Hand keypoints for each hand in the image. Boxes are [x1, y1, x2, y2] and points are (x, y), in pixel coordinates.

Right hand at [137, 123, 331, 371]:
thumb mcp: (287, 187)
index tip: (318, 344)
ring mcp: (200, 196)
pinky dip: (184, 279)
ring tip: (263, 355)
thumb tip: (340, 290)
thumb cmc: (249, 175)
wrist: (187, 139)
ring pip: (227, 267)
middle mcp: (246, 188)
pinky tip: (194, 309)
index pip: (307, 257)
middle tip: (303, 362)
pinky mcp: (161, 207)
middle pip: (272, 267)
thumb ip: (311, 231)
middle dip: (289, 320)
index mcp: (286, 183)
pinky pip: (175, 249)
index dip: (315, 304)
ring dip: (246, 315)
* * *
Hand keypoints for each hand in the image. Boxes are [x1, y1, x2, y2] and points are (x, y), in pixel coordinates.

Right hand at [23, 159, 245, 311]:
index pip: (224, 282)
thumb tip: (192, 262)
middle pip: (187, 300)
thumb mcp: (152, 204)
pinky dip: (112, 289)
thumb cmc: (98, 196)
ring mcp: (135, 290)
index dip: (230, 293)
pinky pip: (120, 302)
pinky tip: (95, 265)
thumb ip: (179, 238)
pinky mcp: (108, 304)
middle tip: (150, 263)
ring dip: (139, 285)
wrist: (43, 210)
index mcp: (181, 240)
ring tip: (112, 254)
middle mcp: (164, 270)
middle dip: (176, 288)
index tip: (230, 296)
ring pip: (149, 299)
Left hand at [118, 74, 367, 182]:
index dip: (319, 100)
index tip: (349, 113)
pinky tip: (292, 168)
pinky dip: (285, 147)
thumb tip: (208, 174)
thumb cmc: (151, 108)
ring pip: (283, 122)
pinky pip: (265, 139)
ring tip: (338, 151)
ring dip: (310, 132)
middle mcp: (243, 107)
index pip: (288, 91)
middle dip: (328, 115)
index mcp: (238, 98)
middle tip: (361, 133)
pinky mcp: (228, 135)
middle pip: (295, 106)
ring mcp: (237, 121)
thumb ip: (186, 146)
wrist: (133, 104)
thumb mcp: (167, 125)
* * *
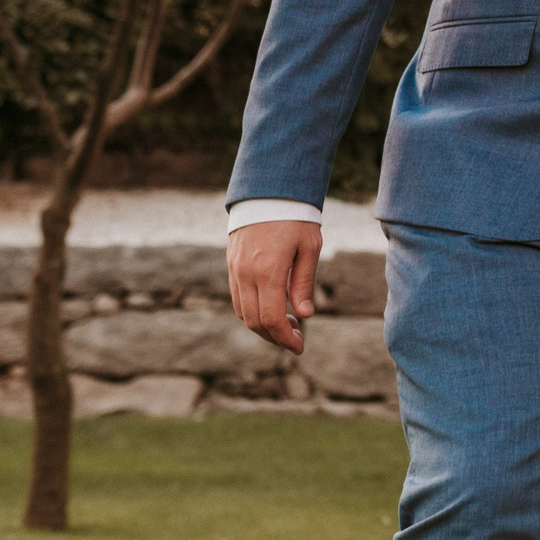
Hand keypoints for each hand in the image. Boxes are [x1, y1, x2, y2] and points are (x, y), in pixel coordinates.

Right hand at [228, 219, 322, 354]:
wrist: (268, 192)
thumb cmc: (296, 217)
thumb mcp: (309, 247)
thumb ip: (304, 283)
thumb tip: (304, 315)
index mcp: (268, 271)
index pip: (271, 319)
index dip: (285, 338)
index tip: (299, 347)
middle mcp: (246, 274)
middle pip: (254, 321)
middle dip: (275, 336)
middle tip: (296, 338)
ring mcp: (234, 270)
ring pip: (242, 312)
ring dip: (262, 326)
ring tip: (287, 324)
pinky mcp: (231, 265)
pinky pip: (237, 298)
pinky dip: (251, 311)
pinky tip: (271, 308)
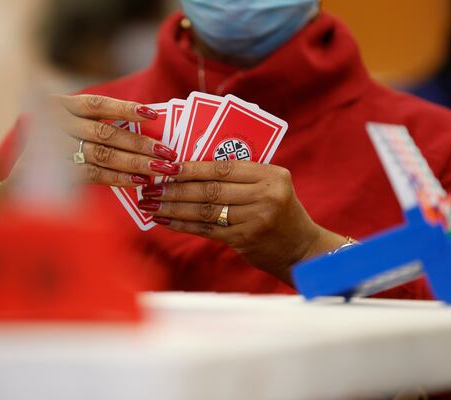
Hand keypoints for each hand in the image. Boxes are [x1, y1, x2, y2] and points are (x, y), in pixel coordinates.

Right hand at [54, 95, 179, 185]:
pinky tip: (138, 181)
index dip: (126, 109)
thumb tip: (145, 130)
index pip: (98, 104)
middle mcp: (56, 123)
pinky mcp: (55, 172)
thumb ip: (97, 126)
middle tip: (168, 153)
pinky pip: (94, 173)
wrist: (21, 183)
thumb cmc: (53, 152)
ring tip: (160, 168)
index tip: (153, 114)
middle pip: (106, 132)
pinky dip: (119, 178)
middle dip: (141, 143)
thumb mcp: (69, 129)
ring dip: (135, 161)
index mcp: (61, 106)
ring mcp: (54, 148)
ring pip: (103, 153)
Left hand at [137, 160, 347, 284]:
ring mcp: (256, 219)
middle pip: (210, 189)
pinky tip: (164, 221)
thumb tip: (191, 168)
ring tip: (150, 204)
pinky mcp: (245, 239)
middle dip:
* * *
Isolate the lines above that contain the word "Right" and copy them.

Right hand at [137, 123, 331, 371]:
Right hand at [23, 159, 245, 311]:
Right hand at [228, 219, 322, 354]:
Right hand at [54, 95, 179, 185]:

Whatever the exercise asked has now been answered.